● Materials provided:

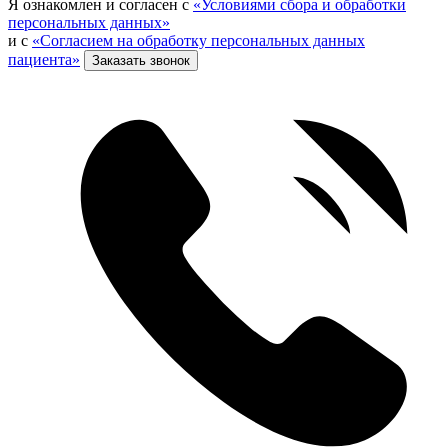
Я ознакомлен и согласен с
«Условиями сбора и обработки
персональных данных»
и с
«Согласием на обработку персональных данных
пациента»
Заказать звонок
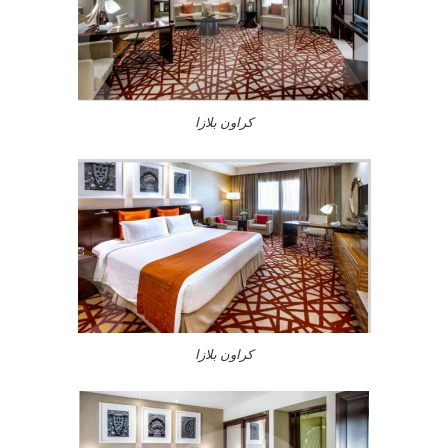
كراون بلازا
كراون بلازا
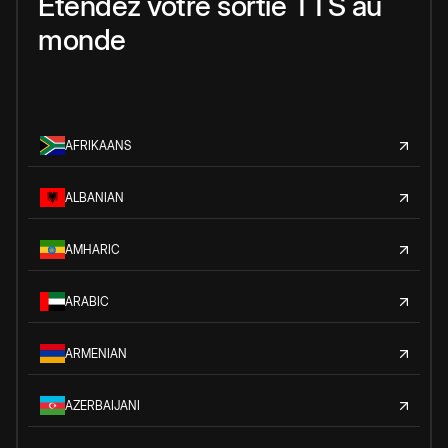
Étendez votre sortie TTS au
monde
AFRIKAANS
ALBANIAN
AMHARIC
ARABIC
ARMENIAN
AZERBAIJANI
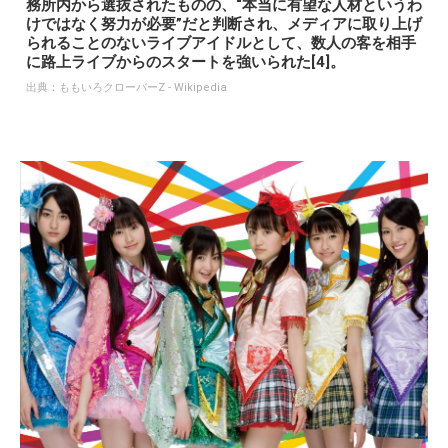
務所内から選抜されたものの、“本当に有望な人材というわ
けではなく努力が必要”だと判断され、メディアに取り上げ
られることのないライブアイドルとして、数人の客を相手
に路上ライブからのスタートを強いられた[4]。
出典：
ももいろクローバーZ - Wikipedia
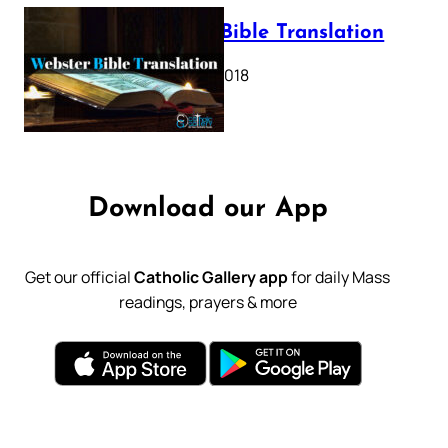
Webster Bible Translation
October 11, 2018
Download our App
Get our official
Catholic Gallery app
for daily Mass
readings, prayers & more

● What is required:
Copy the lines from the one containing "Webster Bible Translation" through the end of the entries, swapping "daily" for "weekly" and leaving everything else unchanged.

● Completed exercise:
Webster Bible Translation
October 11, 2018
Download our App
Get our official
Catholic Gallery app
for weekly Mass
readings, prayers & more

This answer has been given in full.